How To Rebuild Self-Esteem After Losing a Loved One
You’ve lost a loved one—don’t lose yourself, too.
A significant loss can shatter a survivor's self-esteem, leaving you to pick up the pieces and put yourself back together. Perhaps you feel you could have done more to prevent the loss, that you somehow failed the person who is gone. You may feel incomplete or “less than” without your loved one. If he or she made you feel special and loved, you may not feel those things now.
Five Suggestions To Help Rebuild Self-Esteem
Cultivate relationships with people who affirm who you are and are honest with you—the friends and acquaintances who help you grow. Those who try to do too much for you aren’t helping you in the long run.

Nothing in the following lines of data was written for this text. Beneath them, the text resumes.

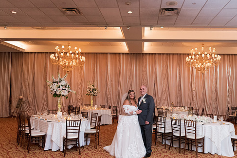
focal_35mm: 31
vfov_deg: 42.2
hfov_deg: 60.0
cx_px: 139
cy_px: 88
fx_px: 204
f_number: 2.8
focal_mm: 26
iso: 2000
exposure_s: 1/100
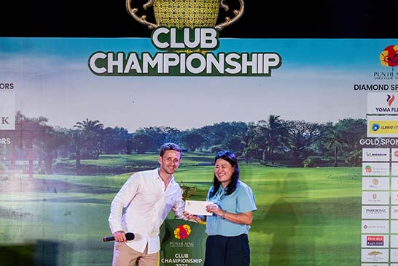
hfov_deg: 38.3
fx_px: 574
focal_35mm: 52
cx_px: 192
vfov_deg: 26.0
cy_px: 132
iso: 500
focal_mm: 29.5
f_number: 4
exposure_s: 1/200
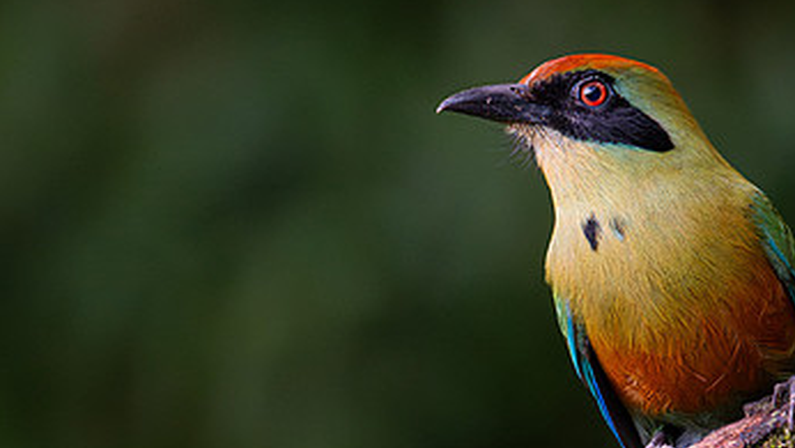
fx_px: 20963
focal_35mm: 994
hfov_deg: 2.2
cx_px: 326
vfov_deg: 1.2
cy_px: 452
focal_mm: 400
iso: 6400
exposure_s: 1/500
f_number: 4.5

Stop Putting Yourself Down
Frequent self-disparaging remarks are a sure sign of low self-esteem: “I never do anything right!” Try writing down a list of self-affirmations. It takes practice, but when you notice that you are having a negative self-thought, try substituting a positive thought.
Take New Actions
Growth in self-esteem comes from thinking, deciding and acting, no matter what you are feeling. Even when you don’t feel good about yourself, you can decide to act in ways that are good for you. For example, decide to get more exercise because you deserve to be healthy. When you make the decision and act on it, you begin to feel better about yourself.

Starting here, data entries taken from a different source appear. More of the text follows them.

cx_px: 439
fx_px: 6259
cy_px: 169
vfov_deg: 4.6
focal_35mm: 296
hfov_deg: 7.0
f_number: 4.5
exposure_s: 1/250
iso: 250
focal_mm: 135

Take seriously your own ideas, feelings and wishes —just as you take others seriously and listen to them. Instead of withholding yourself from others, tell them what you think, how you feel, what you want. When you do this in a way that does not blame or attack, both your self-esteem and their esteem of you grow.
Remember that no one gets close to perfect, and life is difficult at times. We all want to do right. We all make mistakes. We all deserve to like ourselves—to be our own best friend.